孝介「成長期とは言え本当に球速が上がったな!?」
桐島「努力すれば結果は出るのだ!」
孝介「そう言うセリフは試合で活躍してから言ってくれ!」
桐島「ちゃんと活躍しただろう!」
孝介「練習試合だけどな」
桐島「ぐうっ!?」
孝介「夏と違って出場校は少ないがピッチャーなら出番はあるだろうしその時に結果を出すんだな(それに1年に凄い奴でも来ない限り次のエースはお前だろうしここで結果と自信を付けてもらわなきゃ困るしな)」
桐島「目標は甲子園優勝だ!」
孝介(あれからなんか性格が変わった気もするが? まあ熱血キャラは好きだし別に良いか?)

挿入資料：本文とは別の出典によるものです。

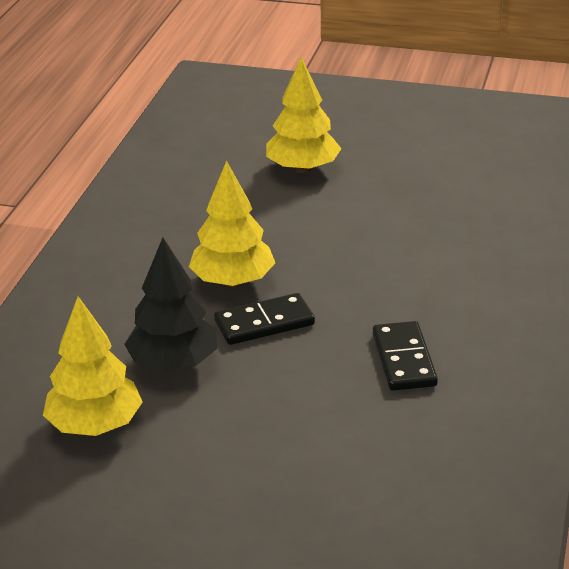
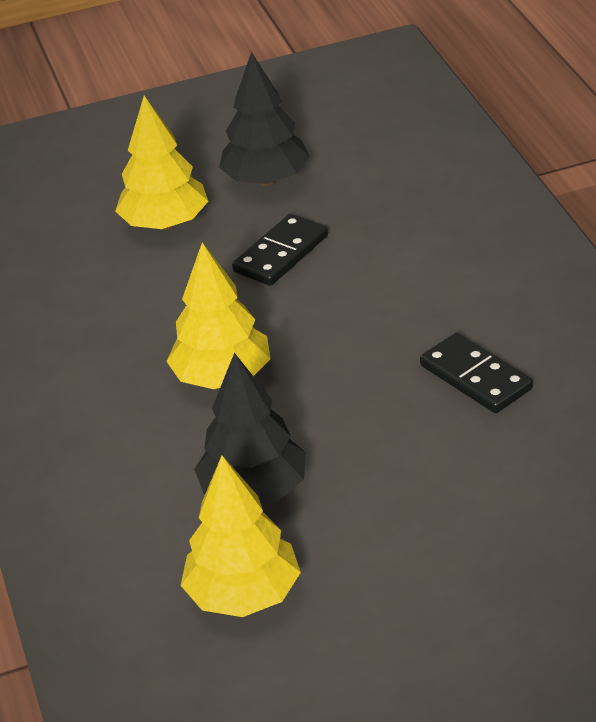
camera: 30 degrees left, 5 degrees up
black domino [214,293,315,345] -> black domino moved to [232,214,328,286]
none -> black tree [219,52,310,186]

桐島「…………ところで良くここで密談する灯子ちゃんとの関係はどうなんだ?」
孝介「なあお前、本当に桐島天馬か?」
桐島「今の質問でなんでこんな答えが返って来るんだ?」
孝介「いや秋から性格がかなり変わった気がするし?」
桐島「俺は俺だし…………まあポジションはやっぱり奪うもんだし先輩達に負けないよう頑張ろうと思ってな!」
孝介「それじゃさっきの質問は?」
桐島「何年か振りのマネージャーだ。しかも結構可愛いと来てる。そしてそんなお前とマネージャーが神社で密談してると知ったら当然気になるもんだ!」
孝介「そんなもんかね?」
桐島「当事者としてはそう言う答えが返って来るかも知れんが傍から見る傍観者としては気になるもんだ。何よりみんなに話すネタになるし!」
孝介「言いたい事は分かったがそんな返答だと答える気はしないぞ!」
桐島「しまった!?」
孝介「いよいよまだ見ぬ全国の強豪との戦いだな。気を引き締めて行こう!」
桐島「完全に流す気ですか? つうか名門と練習試合してるし見てない訳じゃないよな?」
孝介「誰が相手でも打って! 負けた静馬達の分まで勝ってやる!」
桐島「良いセリフだな…………無視されてちょっと寂しいけど」

孝介や桐島と言った1年の初めての甲子園がいよいよ始まる。赤竜高校は全国レベル相手に勝ち上がる事ができるのだろうか?